スポーツサプリメントについては、すでにオリンピック候補のアスリートらには本格的に使用している話をよく耳にする。明治製菓や味の素などの食品関連の大企業が普段の練習の際に食事の栄養指導とともにスポーツサプリを取り入れていく方法を試しており、最近では、様々なスポーツサプリ企業が様々な優れた競技力を持つ選手と提携しているのが実態だ。
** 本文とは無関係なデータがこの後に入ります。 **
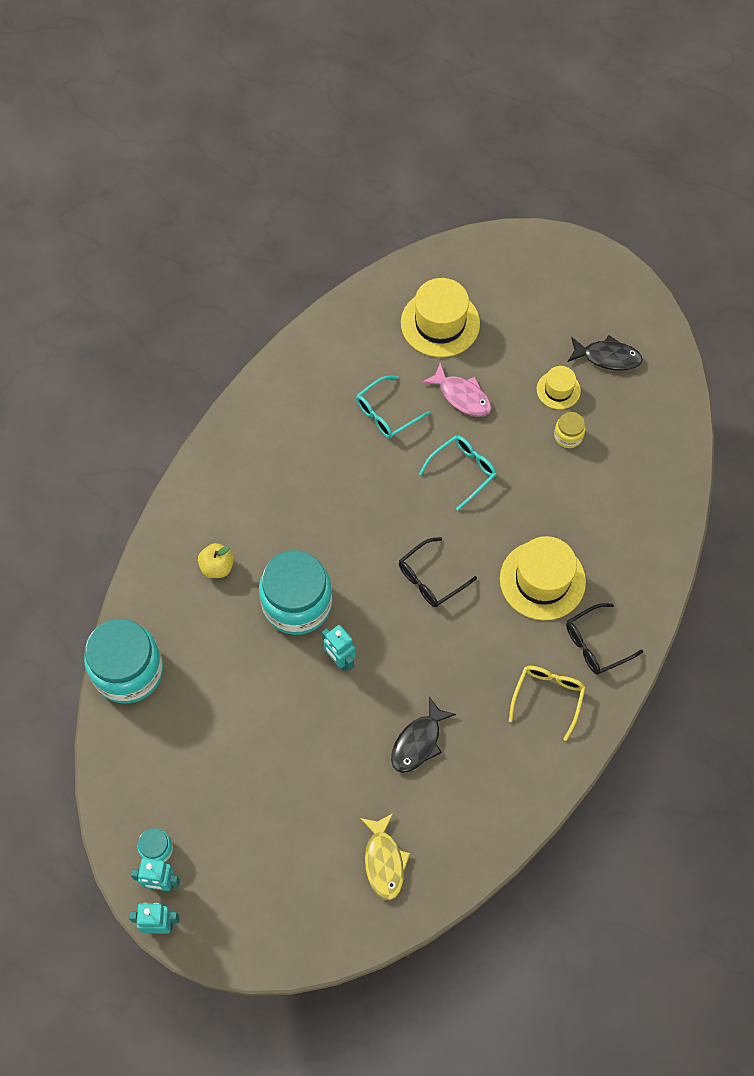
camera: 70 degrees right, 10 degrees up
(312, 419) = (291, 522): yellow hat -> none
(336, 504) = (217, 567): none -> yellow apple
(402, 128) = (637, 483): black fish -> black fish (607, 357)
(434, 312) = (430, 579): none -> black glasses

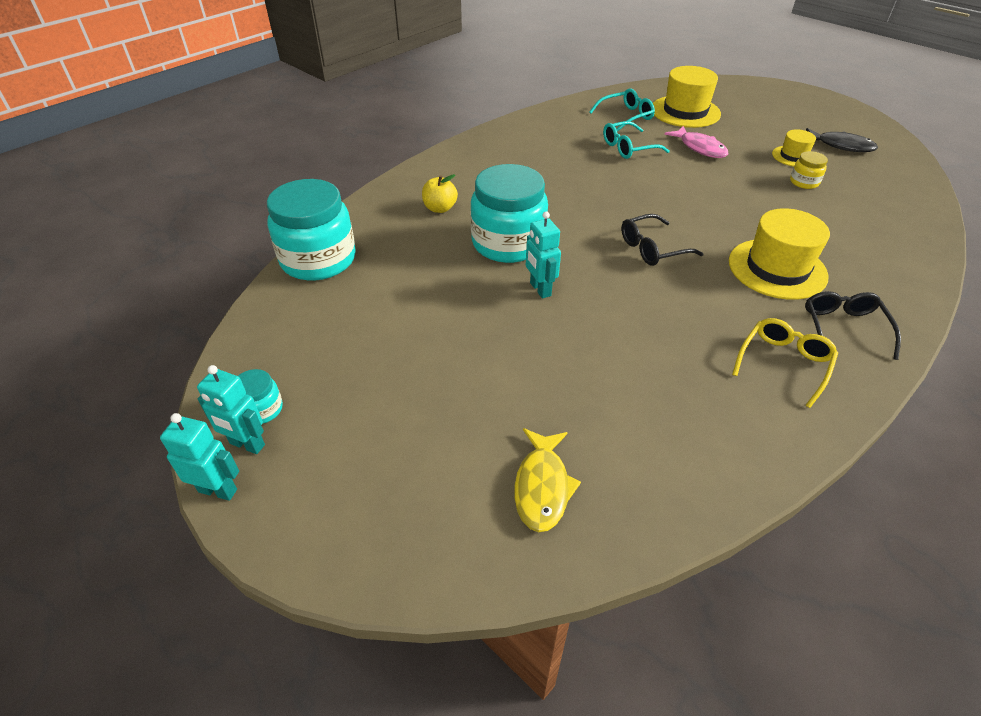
camera: 15 degrees right, 20 degrees down
(418, 742) = (614, 373): black fish -> none
(463, 471) = (696, 188): turquoise glasses -> turquoise glasses (626, 116)
(595, 644) = (843, 328): black glasses -> black glasses turned 105 degrees clockwise

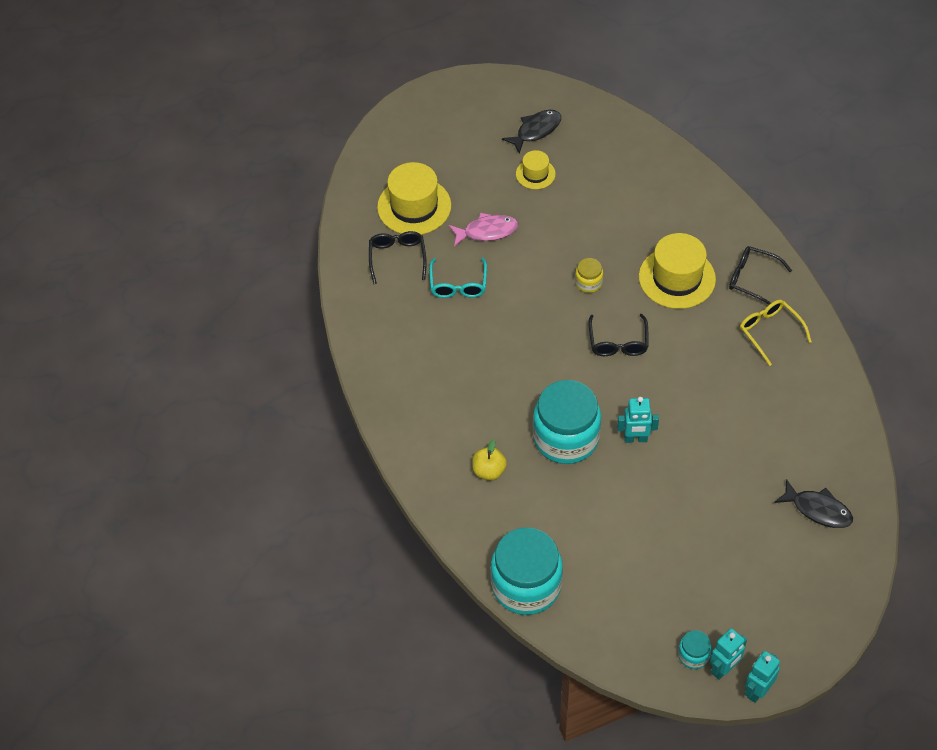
camera: 65 degrees left, 10 degrees up
(542, 486) = (818, 510): yellow fish -> black fish
(626, 116) = (397, 258): turquoise glasses -> black glasses
(804, 182) = (577, 192): yellow jar -> yellow jar (588, 283)

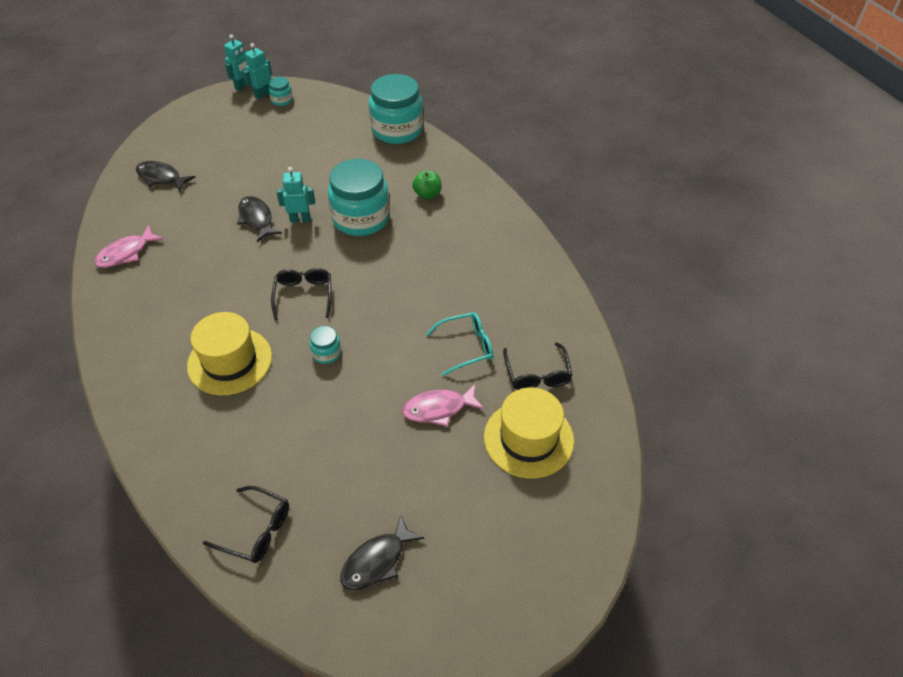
camera: 175 degrees right, 5 degrees down
(458, 285) = (466, 347): turquoise glasses -> turquoise glasses turned 75 degrees clockwise
(489, 471) = (427, 194): yellow apple -> green apple
(535, 174) = (380, 489): yellow hat -> none
(588, 283) = (326, 353): yellow jar -> turquoise jar
(686, 441) = (256, 219): none -> black fish
(752, 279) = (148, 362): black glasses -> black glasses (256, 530)
(769, 332) = (149, 309): yellow glasses -> none
(818, 399) = (126, 253): none -> pink fish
例えば、還元型コエンザイムQ10を展開するカネカは、カヌー・スプリント競技の北本忍選手に還元型Q10を提供している。09年のカヌー・スプリントW杯(チェコ)ではシングル500mでみごと金メダルを獲得しているが、北本選手は、厳しい練習の翌日は起きるのがつらく疲労困憊であったのが、還元型コエンザイムQ10を取り入れてからは、練習の疲れが翌日にはきれいに取れているといい、アテネ五輪の際は予選の疲れが決勝で抜けなかったが、還元型Q10を取り入れていた北京五輪では6日間の予選と決勝とも常にフレッシュな体でレースに臨め、自分としては最高のパフォーマンスを発揮できたという。還元型Q10にはエネルギー産生という大きな特徴があり、細胞の中のミトコンドリアでATPを産生し、身体を疲れにくくすることができる。このようなエピソードはアスタキサンチンやアミノ酸BCAAなど様々なサプリ成分で行われている。最近は配合成分として、プロテインやビタミンのほかにも、グルタミンやシトルリンなどのアミノ酸、D―リボース、α―GPC、アンセリン・カルノシン、CLA(共役リノール酸)、オクタコサノール、カルニチン、大豆ペプチド、オリゴノール、ピクノジェノールなどがスポーツサプリに採用され注目を集めている。
昨年末に三重大学で開催された「スポーツサプリシンポジウム~スポーツサプリの効果的な実践法~」では、主催者である三重大学の幹渉教授は講演の中で、筋力の向上にBCAA,グルタミン、持久力の向上としてオクタコサノール、BAAMなどを挙げたほか、アスタキサンチンの効用も説き、現役の陸上選手らがパネルディスカッションに登場し、スポーツサプリメントへの意識や、摂取するタイミングなどを話し、ユニークなシンポジウムとなった。
スポーツサプリを含むアクティブ&ウェルネスフーズ市場(富士経済調べ)は2008年~2009年で約5900億円規模に成長し、近年はメーカー参入が相次ぎ、価格競争が激化している。これからは新しいスポーツサプリの新素材の登場と、一般スポーツ愛好者への理解の深化を求め、さらなる市場拡大を期待したい。